[[ Source data open ]]

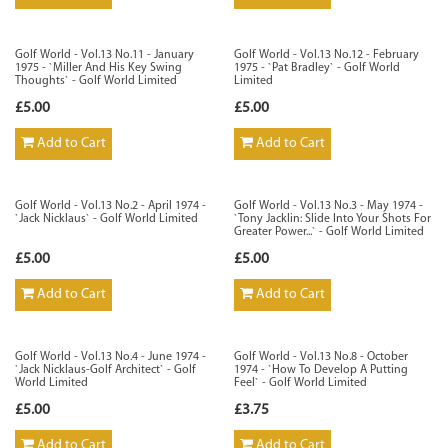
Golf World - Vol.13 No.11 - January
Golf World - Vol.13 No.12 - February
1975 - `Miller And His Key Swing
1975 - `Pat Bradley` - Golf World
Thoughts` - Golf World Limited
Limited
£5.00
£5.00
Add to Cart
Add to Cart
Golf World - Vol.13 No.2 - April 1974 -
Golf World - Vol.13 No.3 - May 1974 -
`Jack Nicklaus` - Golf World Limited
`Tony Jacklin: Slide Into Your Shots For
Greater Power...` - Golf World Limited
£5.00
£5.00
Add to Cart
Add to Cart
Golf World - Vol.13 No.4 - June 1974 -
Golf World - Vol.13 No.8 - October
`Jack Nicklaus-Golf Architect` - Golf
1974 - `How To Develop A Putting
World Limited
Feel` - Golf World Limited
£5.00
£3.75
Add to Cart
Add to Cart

[[ Source data closed ]]
[[ Source data open ]]

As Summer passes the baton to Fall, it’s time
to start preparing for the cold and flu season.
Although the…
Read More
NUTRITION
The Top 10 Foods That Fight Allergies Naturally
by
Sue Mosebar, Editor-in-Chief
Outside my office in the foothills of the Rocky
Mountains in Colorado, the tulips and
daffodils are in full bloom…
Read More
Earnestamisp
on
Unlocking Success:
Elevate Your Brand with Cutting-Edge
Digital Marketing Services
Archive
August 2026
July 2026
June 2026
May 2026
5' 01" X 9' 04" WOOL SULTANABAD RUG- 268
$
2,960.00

[[ Source data closed ]]
[[ Source data open ]]

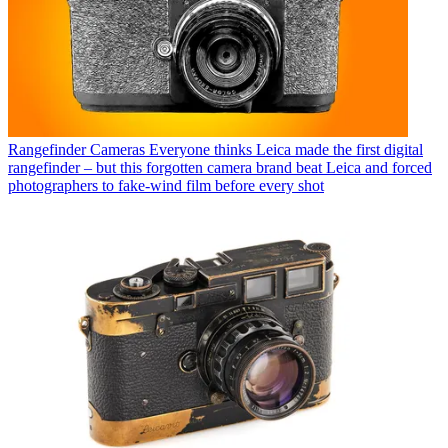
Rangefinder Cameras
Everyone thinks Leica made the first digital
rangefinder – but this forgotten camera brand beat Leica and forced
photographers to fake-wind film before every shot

[[ Source data closed ]]

Exercise directions
Can you render the entries as a Markdown table with columns Row and Line, starting at the line that has "Rangefinder Cameras" and stopping after the line that has "photographers to fake-wind"? Number each row and leave out any blank lines.

Solution to this exercise
| Row | Line |
|---|---|
| 1 | Rangefinder Cameras |
| 2 | Everyone thinks Leica made the first digital |
| 3 | rangefinder – but this forgotten camera brand beat Leica and forced |
| 4 | photographers to fake-wind film before every shot |